Hurtwood
 

Printing Platinum

Platinum prints, also called platinotypes, are photographic prints made by a monochrome printing process involving platinum. Tones range from warm black, to reddish brown, with expanded mid-tone greys that are difficult, if not impossible, to obtain in traditional silver prints.

 

Achieving the blackest of blacks

I first encountered platinum prints when I worked at Salto in Belgium. Unlike ‘normal’, silver bromide printing, platinum salts are used to print black and white photographs in the deepest of blacks and with the eternal permanence of platinum.

In black and white photography, the quality of the picture depends entirely on the depth of black that can be achieved as, the deeper the black, the more shades of grey that can live between black and white: and the more shades of grey, the more detail and interest you can bring to life. Simple really.

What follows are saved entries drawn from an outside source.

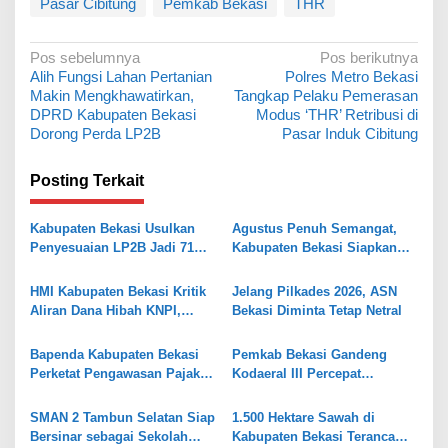
Pasar Cibitung
Pemkab Bekasi
THR
N
Pos sebelumnya
Pos berikutnya
Alih Fungsi Lahan Pertanian
Polres Metro Bekasi
a
Makin Mengkhawatirkan,
Tangkap Pelaku Pemerasan
v
DPRD Kabupaten Bekasi
Modus ‘THR’ Retribusi di
Dorong Perda LP2B
Pasar Induk Cibitung
i
g
Posting Terkait
a
s
Kabupaten Bekasi Usulkan
Agustus Penuh Semangat,
Penyesuaian LP2B Jadi 71
Kabupaten Bekasi Siapkan
i
Persen, Jaga Keseimbangan
Rangkaian Peringatan Tiga
p
Industri dan Pertanian
Hari Besar
HMI Kabupaten Bekasi Kritik
Jelang Pilkades 2026, ASN
o
Aliran Dana Hibah KNPI,
Bekasi Diminta Tetap Netral
Tekankan Transparansi
s
Bapenda Kabupaten Bekasi
Pemkab Bekasi Gandeng
Perketat Pengawasan Pajak
Kodaeral III Percepat
Air Tanah, Kejar PAD 2026
Pembangunan Kawasan
Pesisir
SMAN 2 Tambun Selatan Siap
1.500 Hektare Sawah di
Bersinar sebagai Sekolah
Kabupaten Bekasi Terancam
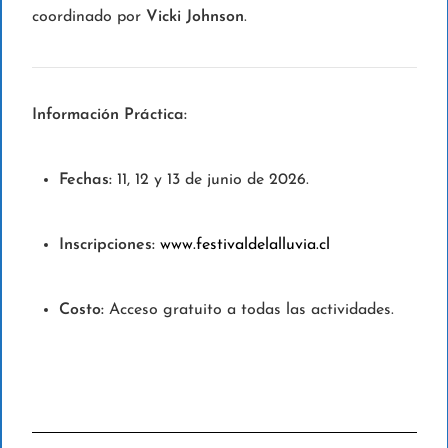
coordinado por
Vicki Johnson
.
Información Práctica:
Fechas:
11, 12 y 13 de junio de 2026.
Inscripciones:
www.festivaldelalluvia.cl
Costo:
Acceso gratuito a todas las actividades.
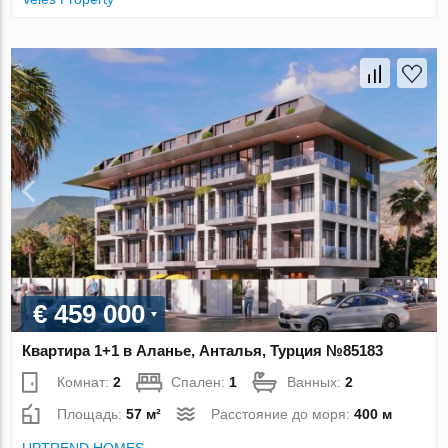
€ 459 000
Квартира 1+1 в Аланье, Анталья, Турция №85183
Комнат:
2
Спален:
1
Ванных:
2
Площадь:
57 м²
Расстояние до моря:
400 м
UPTREND HOMES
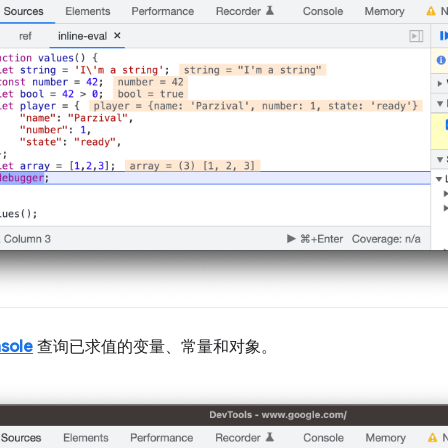
sole
查询已求值的变量、常量和对象。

Unfortunately, achieving really dense blacks in offset-litho printing is anything but simple. Offset lithography inks are transparent (most people imagine ink to be opaque, but it’s their transparency that allows multiple colours to be obtained from the mixing of cyan, magenta, yellow and black) so there is a limit to the density of black that can be achieved. At Salto, we were experimenting with ultra-fine screens to make digital negatives for our own platinum prints which were printed by the amazing photographer Amanda Lane, then in her studio at Canary Wharf, London.

 

A book for Linda McCartney

So when I was asked to reproduce an exhibition of platinum prints by Linda McCartney, I was well aware of the problems inherent in the process. Making a book is one thing, but making a book that will be compared to the originals in the gallery setting and where the paper is uncoated is quite another.

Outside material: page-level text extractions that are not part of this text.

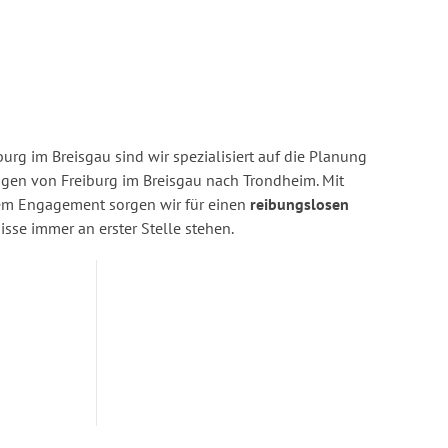
urg im Breisgau sind wir spezialisiert auf die Planung
en von Freiburg im Breisgau nach Trondheim. Mit
rem Engagement sorgen wir für einen
reibungslosen
isse immer an erster Stelle stehen.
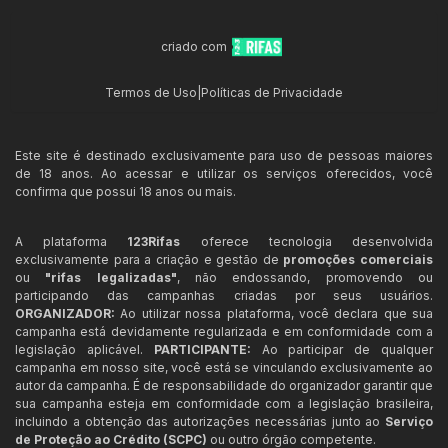
criado com
Termos de Uso
|
Políticas de Privacidade
Este site é destinado exclusivamente para uso de pessoas maiores
de 18 anos. Ao acessar e utilizar os serviços oferecidos, você
confirma que possui 18 anos ou mais.
A plataforma
123Rifas
oferece tecnologia desenvolvida
exclusivamente para a criação e gestão de
promoções comerciais
ou
"rifas legalizadas"
, não endossando, promovendo ou
participando das campanhas criadas por seus usuários.
ORGANIZADOR:
Ao utilizar nossa plataforma, você declara que sua
campanha está devidamente regularizada e em conformidade com a
legislação aplicável.
PARTICIPANTE:
Ao participar de qualquer
campanha em nosso site, você está se vinculando exclusivamente ao
autor da campanha. É de responsabilidade do organizador garantir que
sua campanha esteja em conformidade com a legislação brasileira,
incluindo a obtenção das autorizações necessárias junto ao
Serviço
de Proteção ao Crédito (SCPC)
ou outro órgão competente.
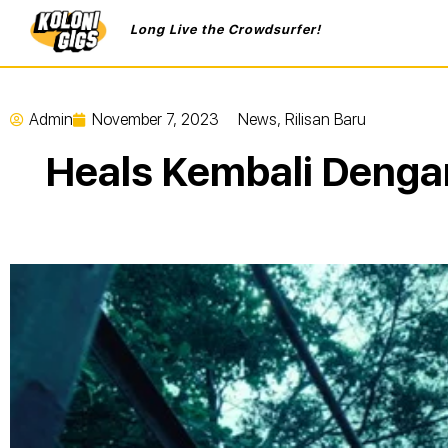
Long Live the Crowdsurfer!
Admin
November 7, 2023
News
,
Rilisan Baru
Heals Kembali Denga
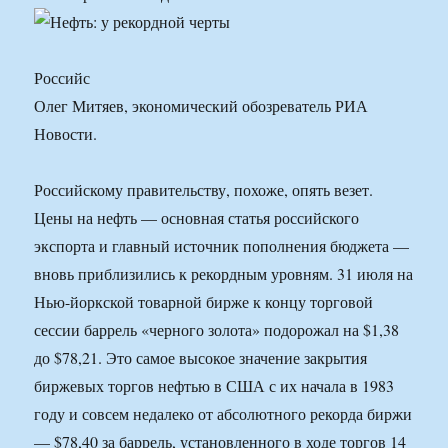
Российс
Олег Митяев, экономический обозреватель РИА
Новости.
Российскому правительству, похоже, опять везет.
Цены на нефть — основная статья российского
экспорта и главный источник пополнения бюджета —
вновь приблизились к рекордным уровням. 31 июля на
Нью-йоркской товарной бирже к концу торговой
сессии баррель «черного золота» подорожал на $1,38
до $78,21. Это самое высокое значение закрытия
биржевых торгов нефтью в США с их начала в 1983
году и совсем недалеко от абсолютного рекорда биржи
— $78,40 за баррель, установленного в ходе торгов 14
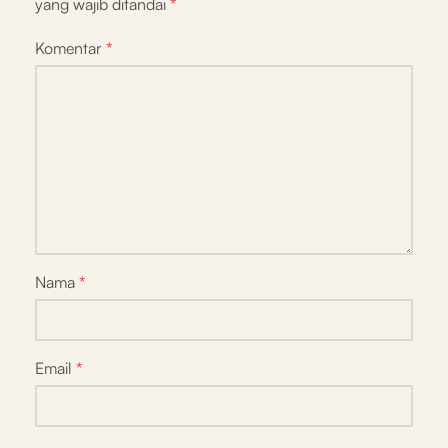
yang wajib ditandai
*
Komentar
*
Nama
*
Email
*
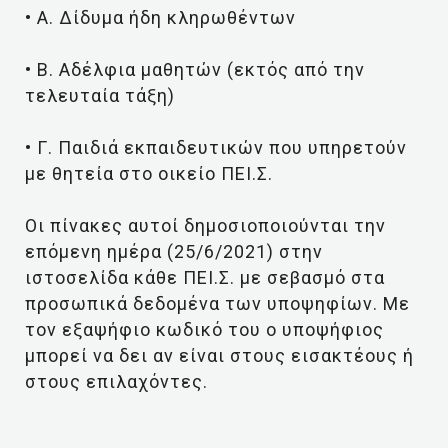
• Α. Δίδυμα ήδη κληρωθέντων
• Β. Αδέλφια μαθητών (εκτός από την
τελευταία τάξη)
• Γ. Παιδιά εκπαιδευτικών που υπηρετούν
με θητεία στο οικείο ΠΕΙ.Σ.
Οι πίνακες αυτοί δημοσιοποιούνται την
επόμενη ημέρα (25/6/2021) στην
ιστοσελίδα κάθε ΠΕΙ.Σ. με σεβασμό στα
προσωπικά δεδομένα των υποψηφίων. Με
τον εξαψήφιο κωδικό του ο υποψήφιος
μπορεί να δει αν είναι στους εισακτέους ή
στους επιλαχόντες.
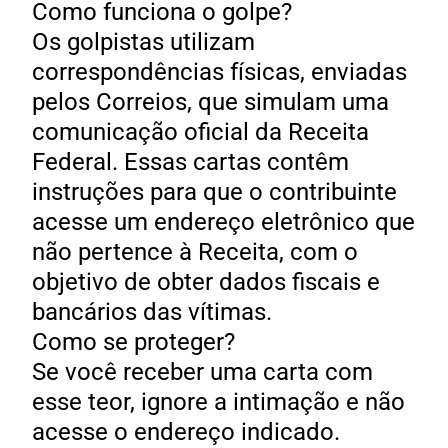
Como funciona o golpe?
Os golpistas utilizam
correspondências físicas, enviadas
pelos Correios, que simulam uma
comunicação oficial da Receita
Federal. Essas cartas contêm
instruções para que o contribuinte
acesse um endereço eletrônico que
não pertence à Receita, com o
objetivo de obter dados fiscais e
bancários das vítimas.
Como se proteger?
Se você receber uma carta com
esse teor, ignore a intimação e não
acesse o endereço indicado.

We started with the originals and these were scanned in RGB. We always scan in RGB as we want the maximum information from the scan. If you scan in greyscale or convert to CMYK, you are allowing the machine to make selections about what information to keep and what to discard. Better to reserve decisions like this to a human!

As I said at the start, the aim is to achieve the deepest, densest black and we decided could best achieve this using four colours – two greys and two blacks.

However, offset litho relies on the attraction (’tack’) of the paper being greater than that of the blanket carrying the ink in the press and if it isn’t you will have ‘refusal’ whereby the ink stays on the press and won’t transfer to the paper. This usually happens when you have more than two or three solid colours printing on top of one another and you are attempting to transfer wet ink to a surface of wet ink. Since this image needed four solid colours to create the super-dense black, refusal was a real problem.

One way to get around this is to print one colour at a time, called ‘wet on dry’. In this way, there’s no refusal because the dry ink accepts fresh wet ink. However, this is slow, expensive and unpredictable because you can’t be certain what it looks like until the final colour.

Instead, we chose another way and, on our four-colour press, we set up all the colours and ran the first sheets. Sure enough, the blacks were poor, but rather than run the work, we simply ensured it was all in register and looking good in all other respects before turning off all the colours bar the skeleton black (this is a slightly surreal version of the image and the densest printing colour) and running the paper through as a single colour work. However, immediately the sheets were run, we wheeled them back to the front of the press and ran them through again, only now with the remaining colours turned on.

 

It looked stunning, and represented the best results I’ve seen for offset lithographic printing save wet on dry. I suppose, you could say it was Wet, Wet, Wet on dry… although I definitely preferred Wings!